===== Extracted material
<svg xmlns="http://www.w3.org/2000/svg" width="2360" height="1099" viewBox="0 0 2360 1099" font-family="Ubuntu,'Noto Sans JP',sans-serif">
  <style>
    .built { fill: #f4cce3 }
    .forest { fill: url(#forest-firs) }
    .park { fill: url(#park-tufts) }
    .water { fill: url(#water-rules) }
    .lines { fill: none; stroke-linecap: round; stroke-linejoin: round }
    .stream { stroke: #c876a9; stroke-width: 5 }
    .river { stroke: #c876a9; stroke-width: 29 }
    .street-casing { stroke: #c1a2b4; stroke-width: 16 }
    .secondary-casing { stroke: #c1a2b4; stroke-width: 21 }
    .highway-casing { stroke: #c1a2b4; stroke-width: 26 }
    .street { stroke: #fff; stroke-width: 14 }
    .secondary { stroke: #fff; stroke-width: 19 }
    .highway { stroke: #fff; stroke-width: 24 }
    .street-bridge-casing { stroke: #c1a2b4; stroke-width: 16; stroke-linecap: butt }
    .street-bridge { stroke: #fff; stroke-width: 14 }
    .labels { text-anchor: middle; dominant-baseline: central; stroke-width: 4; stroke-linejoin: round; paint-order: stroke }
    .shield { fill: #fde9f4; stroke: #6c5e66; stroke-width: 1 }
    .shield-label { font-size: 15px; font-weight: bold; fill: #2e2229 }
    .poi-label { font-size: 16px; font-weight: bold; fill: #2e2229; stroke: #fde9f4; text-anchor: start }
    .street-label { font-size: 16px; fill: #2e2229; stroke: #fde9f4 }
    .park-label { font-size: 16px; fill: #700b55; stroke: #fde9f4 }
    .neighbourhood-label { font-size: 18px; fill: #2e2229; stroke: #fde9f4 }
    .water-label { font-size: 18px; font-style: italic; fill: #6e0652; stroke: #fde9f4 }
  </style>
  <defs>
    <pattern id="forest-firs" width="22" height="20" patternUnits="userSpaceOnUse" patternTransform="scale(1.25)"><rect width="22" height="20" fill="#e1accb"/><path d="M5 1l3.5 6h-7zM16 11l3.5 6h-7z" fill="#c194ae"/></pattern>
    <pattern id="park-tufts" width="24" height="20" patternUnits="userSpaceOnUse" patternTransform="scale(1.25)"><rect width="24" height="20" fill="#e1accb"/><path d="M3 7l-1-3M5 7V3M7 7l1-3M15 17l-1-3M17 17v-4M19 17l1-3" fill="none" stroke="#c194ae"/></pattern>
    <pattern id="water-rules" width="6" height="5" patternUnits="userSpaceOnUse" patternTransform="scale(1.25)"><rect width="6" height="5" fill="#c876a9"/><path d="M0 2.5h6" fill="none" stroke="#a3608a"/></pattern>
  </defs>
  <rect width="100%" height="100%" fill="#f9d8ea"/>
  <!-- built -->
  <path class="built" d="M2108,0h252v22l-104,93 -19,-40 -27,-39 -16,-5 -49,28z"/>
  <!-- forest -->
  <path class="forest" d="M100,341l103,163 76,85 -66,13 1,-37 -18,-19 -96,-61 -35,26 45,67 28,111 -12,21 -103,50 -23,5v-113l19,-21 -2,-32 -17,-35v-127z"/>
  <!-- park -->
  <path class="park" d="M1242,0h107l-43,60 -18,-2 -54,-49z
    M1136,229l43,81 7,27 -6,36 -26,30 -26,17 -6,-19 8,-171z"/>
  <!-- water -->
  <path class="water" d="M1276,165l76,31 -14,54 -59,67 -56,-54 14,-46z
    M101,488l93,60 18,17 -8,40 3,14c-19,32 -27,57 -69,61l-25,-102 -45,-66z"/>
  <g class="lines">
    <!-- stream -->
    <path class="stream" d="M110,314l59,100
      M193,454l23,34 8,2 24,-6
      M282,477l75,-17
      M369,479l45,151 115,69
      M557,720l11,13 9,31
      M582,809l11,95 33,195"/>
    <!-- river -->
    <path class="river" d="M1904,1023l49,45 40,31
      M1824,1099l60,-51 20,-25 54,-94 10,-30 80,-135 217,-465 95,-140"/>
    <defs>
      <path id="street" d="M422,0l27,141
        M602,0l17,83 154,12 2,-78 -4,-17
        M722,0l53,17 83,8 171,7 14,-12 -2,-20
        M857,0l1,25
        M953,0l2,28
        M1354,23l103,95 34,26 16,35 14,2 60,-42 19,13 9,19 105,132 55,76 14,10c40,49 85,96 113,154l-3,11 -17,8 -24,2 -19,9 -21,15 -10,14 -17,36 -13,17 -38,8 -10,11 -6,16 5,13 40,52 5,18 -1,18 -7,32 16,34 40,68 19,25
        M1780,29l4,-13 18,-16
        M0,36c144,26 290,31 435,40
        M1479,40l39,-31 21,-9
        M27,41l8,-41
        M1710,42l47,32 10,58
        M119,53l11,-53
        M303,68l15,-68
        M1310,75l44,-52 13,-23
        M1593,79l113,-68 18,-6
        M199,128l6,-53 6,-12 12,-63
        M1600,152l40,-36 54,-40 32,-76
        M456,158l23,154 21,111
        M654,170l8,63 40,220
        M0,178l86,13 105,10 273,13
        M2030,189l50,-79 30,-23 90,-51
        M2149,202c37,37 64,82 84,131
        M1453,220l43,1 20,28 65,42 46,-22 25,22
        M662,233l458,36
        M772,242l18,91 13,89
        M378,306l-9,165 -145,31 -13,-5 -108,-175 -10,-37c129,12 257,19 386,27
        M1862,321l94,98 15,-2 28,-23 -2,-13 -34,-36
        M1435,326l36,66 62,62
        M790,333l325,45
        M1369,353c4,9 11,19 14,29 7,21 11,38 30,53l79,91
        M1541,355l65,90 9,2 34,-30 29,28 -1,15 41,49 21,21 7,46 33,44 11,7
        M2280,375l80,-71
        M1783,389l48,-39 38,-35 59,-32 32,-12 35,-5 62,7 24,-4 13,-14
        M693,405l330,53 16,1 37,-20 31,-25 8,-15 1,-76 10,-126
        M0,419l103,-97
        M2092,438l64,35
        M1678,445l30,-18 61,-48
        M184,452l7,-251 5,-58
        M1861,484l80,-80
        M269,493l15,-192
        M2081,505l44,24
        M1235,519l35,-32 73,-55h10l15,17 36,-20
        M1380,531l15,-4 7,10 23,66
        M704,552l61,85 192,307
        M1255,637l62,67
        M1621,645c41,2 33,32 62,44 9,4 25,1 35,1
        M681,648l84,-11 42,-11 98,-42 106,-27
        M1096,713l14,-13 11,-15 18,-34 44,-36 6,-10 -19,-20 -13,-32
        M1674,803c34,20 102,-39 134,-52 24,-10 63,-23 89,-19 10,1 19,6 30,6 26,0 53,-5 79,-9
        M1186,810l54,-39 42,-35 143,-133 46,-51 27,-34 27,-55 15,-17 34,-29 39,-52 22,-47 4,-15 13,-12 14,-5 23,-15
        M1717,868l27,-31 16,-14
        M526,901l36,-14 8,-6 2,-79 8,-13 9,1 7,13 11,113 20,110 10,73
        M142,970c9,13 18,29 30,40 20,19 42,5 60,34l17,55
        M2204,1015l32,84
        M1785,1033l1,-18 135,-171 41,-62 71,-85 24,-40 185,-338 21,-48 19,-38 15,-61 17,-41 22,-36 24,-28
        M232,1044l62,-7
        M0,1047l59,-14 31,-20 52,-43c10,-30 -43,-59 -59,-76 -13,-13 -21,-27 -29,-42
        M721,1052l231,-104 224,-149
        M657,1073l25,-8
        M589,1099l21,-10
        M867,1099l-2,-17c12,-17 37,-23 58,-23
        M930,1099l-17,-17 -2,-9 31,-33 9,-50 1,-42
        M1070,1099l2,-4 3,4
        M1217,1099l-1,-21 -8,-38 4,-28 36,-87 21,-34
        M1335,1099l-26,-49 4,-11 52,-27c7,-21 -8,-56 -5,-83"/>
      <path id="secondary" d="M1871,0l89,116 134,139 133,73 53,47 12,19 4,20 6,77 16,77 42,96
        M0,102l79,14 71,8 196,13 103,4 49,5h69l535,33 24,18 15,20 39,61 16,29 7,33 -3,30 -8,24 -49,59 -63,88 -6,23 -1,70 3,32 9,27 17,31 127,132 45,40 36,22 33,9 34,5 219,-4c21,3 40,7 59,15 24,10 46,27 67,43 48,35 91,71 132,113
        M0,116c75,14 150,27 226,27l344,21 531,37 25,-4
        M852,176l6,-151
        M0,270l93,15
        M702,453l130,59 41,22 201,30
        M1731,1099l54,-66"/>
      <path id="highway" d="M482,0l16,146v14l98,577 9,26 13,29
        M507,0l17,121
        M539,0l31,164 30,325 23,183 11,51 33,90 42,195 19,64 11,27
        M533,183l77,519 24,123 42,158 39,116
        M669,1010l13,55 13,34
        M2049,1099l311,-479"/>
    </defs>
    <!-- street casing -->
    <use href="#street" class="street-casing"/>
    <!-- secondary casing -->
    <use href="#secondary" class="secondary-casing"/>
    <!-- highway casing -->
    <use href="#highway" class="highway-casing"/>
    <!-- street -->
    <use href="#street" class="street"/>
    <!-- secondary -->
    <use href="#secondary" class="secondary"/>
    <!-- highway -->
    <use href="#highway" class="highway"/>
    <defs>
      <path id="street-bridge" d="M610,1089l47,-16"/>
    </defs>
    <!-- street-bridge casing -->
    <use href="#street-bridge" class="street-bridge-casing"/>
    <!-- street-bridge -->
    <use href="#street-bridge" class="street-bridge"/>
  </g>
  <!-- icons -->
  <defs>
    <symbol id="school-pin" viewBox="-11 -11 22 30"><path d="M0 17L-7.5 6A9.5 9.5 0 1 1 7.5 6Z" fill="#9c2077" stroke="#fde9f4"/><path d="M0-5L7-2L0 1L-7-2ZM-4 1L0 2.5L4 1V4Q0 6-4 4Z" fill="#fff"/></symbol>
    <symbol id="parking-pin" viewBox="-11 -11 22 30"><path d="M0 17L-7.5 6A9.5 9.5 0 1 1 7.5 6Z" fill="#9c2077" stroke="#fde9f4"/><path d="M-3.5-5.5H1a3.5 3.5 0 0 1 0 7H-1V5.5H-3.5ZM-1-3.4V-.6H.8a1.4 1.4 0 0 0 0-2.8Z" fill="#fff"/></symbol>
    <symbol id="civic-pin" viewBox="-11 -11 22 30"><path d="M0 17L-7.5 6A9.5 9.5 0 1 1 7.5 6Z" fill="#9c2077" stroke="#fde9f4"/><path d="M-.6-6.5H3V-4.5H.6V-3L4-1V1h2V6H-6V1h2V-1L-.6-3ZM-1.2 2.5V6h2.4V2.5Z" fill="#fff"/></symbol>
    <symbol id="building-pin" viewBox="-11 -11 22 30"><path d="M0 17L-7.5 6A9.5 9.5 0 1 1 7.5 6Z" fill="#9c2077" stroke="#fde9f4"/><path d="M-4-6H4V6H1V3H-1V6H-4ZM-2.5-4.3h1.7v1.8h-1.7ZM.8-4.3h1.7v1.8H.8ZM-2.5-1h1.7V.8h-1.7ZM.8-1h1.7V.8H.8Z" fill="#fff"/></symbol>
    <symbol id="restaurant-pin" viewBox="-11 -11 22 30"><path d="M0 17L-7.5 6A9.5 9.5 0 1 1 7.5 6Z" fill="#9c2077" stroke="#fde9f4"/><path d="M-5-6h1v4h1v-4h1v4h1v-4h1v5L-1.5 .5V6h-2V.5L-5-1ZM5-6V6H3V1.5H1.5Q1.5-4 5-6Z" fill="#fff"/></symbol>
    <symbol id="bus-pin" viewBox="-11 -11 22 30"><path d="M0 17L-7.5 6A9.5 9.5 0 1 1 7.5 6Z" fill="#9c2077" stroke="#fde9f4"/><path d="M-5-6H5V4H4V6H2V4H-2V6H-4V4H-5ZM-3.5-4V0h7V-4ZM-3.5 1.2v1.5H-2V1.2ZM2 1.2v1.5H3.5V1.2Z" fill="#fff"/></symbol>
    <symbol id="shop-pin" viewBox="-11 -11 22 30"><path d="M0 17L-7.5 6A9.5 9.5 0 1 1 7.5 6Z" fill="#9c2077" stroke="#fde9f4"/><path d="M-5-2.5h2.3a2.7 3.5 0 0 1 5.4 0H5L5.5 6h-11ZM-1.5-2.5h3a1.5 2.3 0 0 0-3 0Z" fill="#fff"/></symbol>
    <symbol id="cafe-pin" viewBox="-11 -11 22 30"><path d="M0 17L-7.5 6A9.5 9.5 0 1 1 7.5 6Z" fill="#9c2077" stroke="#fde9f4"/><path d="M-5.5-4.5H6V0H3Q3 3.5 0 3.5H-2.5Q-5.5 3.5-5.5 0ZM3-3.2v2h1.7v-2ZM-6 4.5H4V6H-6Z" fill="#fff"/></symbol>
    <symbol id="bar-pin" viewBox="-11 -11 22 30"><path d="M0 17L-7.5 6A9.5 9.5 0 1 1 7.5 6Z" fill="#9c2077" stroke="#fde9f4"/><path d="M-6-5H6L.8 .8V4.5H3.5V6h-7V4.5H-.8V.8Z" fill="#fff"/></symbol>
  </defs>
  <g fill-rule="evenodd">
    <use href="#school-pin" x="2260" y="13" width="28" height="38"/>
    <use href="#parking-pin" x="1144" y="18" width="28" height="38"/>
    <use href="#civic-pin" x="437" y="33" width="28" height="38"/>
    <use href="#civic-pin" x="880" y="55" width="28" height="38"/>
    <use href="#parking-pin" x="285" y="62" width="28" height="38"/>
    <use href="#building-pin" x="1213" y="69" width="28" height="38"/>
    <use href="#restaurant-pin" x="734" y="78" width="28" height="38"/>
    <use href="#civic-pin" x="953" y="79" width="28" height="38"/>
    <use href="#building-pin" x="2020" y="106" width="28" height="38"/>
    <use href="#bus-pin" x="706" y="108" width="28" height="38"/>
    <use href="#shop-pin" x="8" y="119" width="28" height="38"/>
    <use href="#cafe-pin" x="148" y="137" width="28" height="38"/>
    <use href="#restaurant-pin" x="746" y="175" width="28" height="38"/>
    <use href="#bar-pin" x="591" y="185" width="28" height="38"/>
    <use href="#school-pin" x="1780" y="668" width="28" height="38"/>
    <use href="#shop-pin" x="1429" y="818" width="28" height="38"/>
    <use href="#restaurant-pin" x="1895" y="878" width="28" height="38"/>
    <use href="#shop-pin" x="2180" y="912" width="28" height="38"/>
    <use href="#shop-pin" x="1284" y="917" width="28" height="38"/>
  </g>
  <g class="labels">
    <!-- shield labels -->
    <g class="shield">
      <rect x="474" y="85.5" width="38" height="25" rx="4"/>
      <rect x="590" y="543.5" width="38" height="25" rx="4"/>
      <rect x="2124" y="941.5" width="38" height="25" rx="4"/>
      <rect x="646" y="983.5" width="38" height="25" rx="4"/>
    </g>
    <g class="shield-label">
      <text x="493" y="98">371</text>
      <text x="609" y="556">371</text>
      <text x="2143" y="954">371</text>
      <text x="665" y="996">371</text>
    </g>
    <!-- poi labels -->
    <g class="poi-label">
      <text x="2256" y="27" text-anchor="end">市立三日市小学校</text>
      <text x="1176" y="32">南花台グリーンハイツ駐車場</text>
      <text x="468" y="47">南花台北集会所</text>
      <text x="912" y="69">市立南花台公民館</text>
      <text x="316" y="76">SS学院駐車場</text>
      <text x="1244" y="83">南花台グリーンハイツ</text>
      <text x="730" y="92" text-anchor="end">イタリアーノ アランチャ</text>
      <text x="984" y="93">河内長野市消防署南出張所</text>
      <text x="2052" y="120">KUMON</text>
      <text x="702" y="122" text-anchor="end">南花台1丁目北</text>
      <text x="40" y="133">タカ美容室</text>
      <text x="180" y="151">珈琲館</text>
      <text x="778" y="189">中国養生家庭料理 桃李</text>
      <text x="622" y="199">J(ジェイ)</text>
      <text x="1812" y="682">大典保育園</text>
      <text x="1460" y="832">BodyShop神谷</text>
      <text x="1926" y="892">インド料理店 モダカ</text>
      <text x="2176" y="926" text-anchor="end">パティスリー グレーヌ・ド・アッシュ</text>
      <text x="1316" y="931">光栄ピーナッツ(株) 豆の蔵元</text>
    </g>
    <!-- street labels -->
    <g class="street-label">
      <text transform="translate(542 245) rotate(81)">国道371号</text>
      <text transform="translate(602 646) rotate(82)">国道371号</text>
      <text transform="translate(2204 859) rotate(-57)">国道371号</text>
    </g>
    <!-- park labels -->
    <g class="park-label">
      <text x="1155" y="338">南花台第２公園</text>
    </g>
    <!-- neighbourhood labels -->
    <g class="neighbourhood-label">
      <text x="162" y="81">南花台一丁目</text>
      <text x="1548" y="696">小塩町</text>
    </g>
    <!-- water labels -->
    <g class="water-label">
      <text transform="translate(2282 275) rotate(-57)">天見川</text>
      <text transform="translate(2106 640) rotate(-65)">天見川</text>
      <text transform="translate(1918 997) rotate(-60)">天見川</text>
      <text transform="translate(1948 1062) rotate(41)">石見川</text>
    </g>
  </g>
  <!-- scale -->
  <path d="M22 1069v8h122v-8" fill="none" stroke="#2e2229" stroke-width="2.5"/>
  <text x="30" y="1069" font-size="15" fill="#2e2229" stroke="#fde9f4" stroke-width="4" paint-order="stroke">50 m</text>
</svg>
==========
Where a line in the entries holds "round", copy that line.

_Answer to this exercise:_
    .lines { fill: none; stroke-linecap: round; stroke-linejoin: round }
    .labels { text-anchor: middle; dominant-baseline: central; stroke-width: 4; stroke-linejoin: round; paint-order: stroke }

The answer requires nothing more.